» **Page extract**:
____________
Either way, when loading your ELF file, you 1) work in not the same address space, that the kernel will be running in, and thus you don't need to request any specific address to put your ELF segments into, since, as you can see, it easily results in denial. you just allocate AnyPages and put your segments there, remembering their addresses/sizes. then, while in the loader and before ExitBootSevices(), you build up the page tables and map those ranges, where your segments have been loaded to whatever virtual addresses, those segments were linked and then, you do ExitBootServices() and switch to the address space, which the mapping you've just created for.

Whether you need to enable paging yourself, depends on the architecture, and overall - what you actually need to do does. For example on x64, paging is already enabled in UEFI, on x86, on the other hand, it's not and on ARM64, you could well be running in the Hypervisor Exception Level (EL2) address space - this means, that switching mechanics depends heavily on the architecture, but always you do it in the loader after ExitBootServices(). of course, for this switch to be successful, not only mapping for the ELF segments of your kernel file(s) should be established, the whole set of entities you mean to pass to the kernel and what the kernel expects to be there, should be accessible - stack, the freshly created page tables themselves, sort of loader parameter block passed to the kernel, other things of your design, they all have to have the mapping correctly set. the trick is whatever mode/state/level, your loader runs in, numerically, addresses are always 1:1 mapped to the system address space (physical address space), in the address space, it's running in originally, so you take these numbers and put them in the CR3/TTBRx, page tables entries etc. switching the address space to your kernel AS is done in some kind of trampoline code in the loader, at the latest phase, that code does additional CPU magic, required by an architecture. writing that thing is a real quest for the developer's understanding of the architecture, they program. creating and filling in the page tables on the other hand, can be done before, during the loader operation, for example, when you load your ELF file, you add mapping, whenever some block of data has been processed, like the ELF segment for example - it's up to the logic of your loader.
____________
» **Data listing**:

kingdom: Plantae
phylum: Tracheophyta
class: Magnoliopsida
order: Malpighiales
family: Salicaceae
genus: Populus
____________
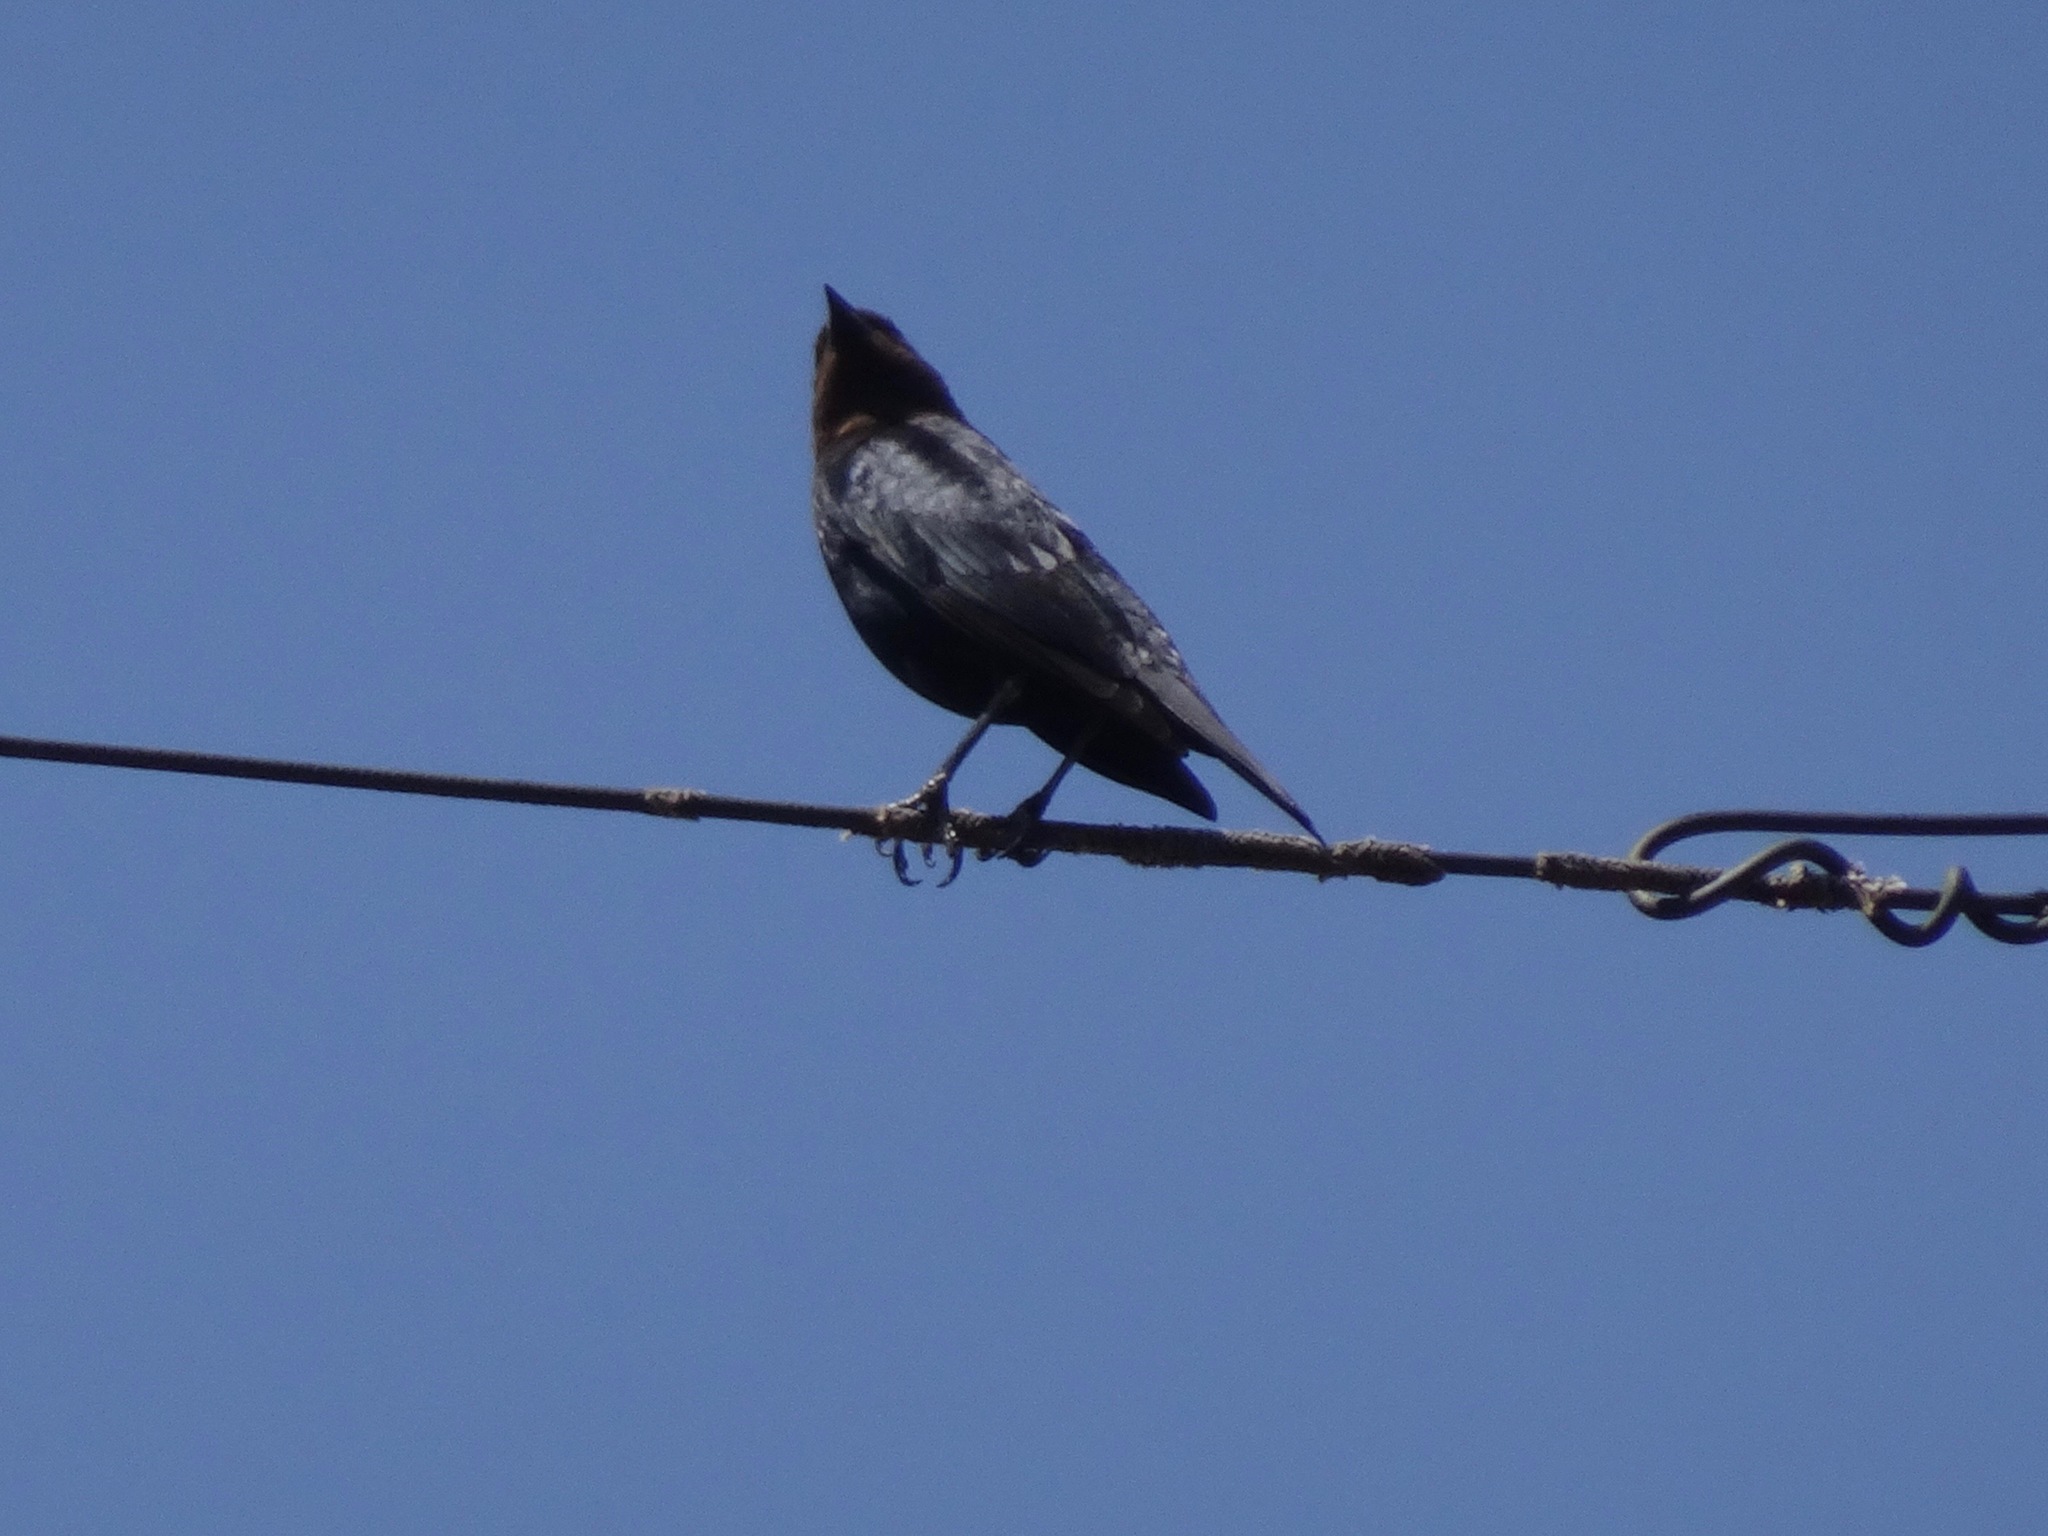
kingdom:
____________
» **Exercise set**:
1) List every processor architecture named in the post about loading an ELF kernel under UEFI.
2) Answer these from the post about loading an ELF kernel under UEFI, one line each:
(a) What kind of pages should the loader allocate for the ELF segments?
(b) On x64, is paging already enabled in UEFI?
(c) In what code is the switch to the kernel address space done?
3) Write the next few sentences of the post about loading an ELF kernel under UEFI, picking up after its final sentence.
None of this work requires the data.

» **Responses**:
1) x64, x86, ARM64

2)
(a) AnyPages
(b) Yes
(c) In some kind of trampoline code in the loader, at the latest phase

3)
nullplan · Post by **nullplan** » Fri Jan 07, 2022 1:05 am

First of all, you don't use p_paddr for anything. That field is basically a joke. Different linkers do different things to it, and nobody really knows what to write in there or what to make of it.

What I would do is: Locate the kernel file, load the first part of the kernel file (enough for ELF header and program headers). Then, for each PT_LOAD segment, you allocate a memory block that is p_memsz long, then copy p_filesz bytes from the file starting at p_offset into the new block. The alignment of the memory block is given in p_align. It is possible for p_vaddr and p_offset to be misaligned, but they must be congruent modulo the alignment. You also must zero out the difference between p_memsz and p_filesz.

Then you must prepare a new paging structure. So allocate a new page for the PML4, and set it to zero. In that new PML4, you must map all the PT_LOAD segments so they are mapped to p_vaddr. You must also map a stack for the kernel, and identity map the trampoline code (i.e. the code between loading CR3 and jumping to the kernel entry point). You will likely also need further mappings (e.g. I have a linear mapping of all physical memory starting at 0xffff800000000000, and that is very important for me), and you need to prepare an argument structure to the kernel so that it can know the layout of the memory (the kernel must know where the memory is, and also where all of the stuff you put in memory is, like the kernel stack, the kernel image, and the paging structures). Since you will have exited boot services by the time you call the kernel, you must get the memory map in the bootloader and provide it to the kernel. And while you are at it, you will likely also want to provide it with the frame buffer characteristics.

Naxaes · Post by **Naxaes** » Fri Jan 07, 2022 12:14 pm

Okay, thank you all for confirming my thoughts! So to conclude: yes, you need to set up paging and map the memory before jumping to the kernel. I.e., the Youtube tutorial is wrong.

But there was one thing that confused me though:

nullplan wrote:You must also [...] identity map the trampoline code (i.e. the code between loading CR3 and jumping to the kernel entry point).

I'm on board about everything else, but is this trampoline code something that's necessary for x86_64 on a 64-bit machine? Don't think I've heard of it. I know that when I did a BIOS-bootloader it had to do a long jump to the kernel, but understood that this is not necessary for a 64-bit UEFI-bootloader. But maybe it's not the same? A quick Googling made me think that this is for multi-core programming.

nullplan · Post by **nullplan** » Fri Jan 07, 2022 3:22 pm

Naxaes wrote:I'm on board about everything else, but is this trampoline code something that's necessary for x86_64 on a 64-bit machine?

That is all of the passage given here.